++++ Dataset records ++++

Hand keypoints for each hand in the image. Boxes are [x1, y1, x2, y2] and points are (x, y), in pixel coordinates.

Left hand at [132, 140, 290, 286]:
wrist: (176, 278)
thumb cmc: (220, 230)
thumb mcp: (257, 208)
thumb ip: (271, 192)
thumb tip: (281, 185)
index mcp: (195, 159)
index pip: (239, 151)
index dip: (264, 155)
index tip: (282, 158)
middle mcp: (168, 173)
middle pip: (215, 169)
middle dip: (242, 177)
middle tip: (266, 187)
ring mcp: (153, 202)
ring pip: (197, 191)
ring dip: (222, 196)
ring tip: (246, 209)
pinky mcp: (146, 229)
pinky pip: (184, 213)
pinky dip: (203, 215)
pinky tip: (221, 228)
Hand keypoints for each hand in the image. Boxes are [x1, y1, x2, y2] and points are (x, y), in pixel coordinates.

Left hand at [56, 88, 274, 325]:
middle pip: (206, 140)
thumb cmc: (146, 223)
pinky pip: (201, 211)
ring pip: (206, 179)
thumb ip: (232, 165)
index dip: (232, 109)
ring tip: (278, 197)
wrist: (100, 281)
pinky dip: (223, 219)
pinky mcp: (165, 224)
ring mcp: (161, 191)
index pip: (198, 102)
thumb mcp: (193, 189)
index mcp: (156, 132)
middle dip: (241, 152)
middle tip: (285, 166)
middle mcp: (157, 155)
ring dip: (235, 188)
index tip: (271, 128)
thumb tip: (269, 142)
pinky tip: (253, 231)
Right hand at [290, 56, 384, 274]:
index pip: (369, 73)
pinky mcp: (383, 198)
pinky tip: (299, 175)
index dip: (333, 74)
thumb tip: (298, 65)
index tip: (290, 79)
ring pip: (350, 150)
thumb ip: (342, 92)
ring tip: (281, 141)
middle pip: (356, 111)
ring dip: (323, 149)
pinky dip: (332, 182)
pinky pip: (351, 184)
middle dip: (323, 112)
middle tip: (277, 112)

++++
++++ Dataset records ++++

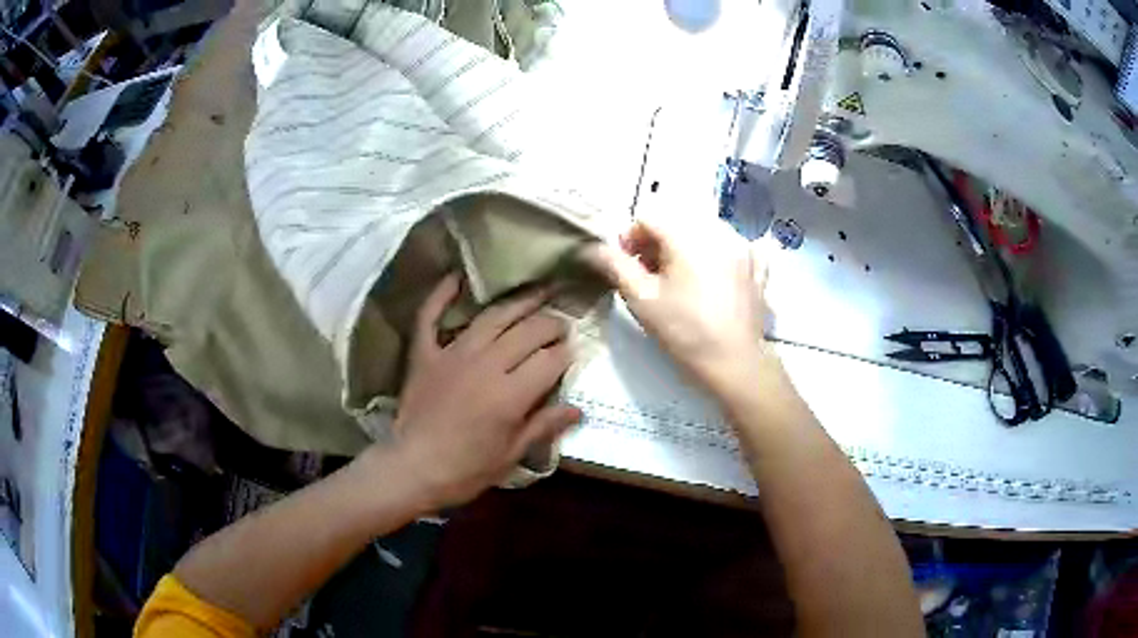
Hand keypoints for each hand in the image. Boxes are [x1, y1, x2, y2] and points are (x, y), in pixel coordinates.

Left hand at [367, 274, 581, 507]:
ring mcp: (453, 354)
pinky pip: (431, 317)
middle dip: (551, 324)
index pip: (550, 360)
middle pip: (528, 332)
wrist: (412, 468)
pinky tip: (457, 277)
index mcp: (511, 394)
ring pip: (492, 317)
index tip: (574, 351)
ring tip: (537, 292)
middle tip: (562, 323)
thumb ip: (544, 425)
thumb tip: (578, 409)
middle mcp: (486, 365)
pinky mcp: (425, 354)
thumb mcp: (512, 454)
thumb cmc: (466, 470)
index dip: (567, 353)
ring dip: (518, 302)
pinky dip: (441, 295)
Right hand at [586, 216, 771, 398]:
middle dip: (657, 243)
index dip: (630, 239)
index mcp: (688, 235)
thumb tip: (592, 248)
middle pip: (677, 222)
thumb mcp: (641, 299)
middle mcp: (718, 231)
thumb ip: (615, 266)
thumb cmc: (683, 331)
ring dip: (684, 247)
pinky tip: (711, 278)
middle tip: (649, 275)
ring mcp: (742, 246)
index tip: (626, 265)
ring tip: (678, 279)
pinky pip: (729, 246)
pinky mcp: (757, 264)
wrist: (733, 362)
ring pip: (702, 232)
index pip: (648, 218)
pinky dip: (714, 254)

++++

§ **Assignment**
Please, from the material above, copy only the lines from the line with "pinky mcp: (383, 198)" up to and including the line with "middle tip: (277, 112)", exactly as written.

§ **The answer**
pinky mcp: (383, 198)
pinky tip: (299, 175)
index dip: (333, 74)
thumb tip: (298, 65)
index tip: (290, 79)
ring pip: (350, 150)
thumb ip: (342, 92)
ring tip: (281, 141)
middle pip: (356, 111)
ring dip: (323, 149)
pinky dip: (332, 182)
pinky pip: (351, 184)
middle dip: (323, 112)
middle tip: (277, 112)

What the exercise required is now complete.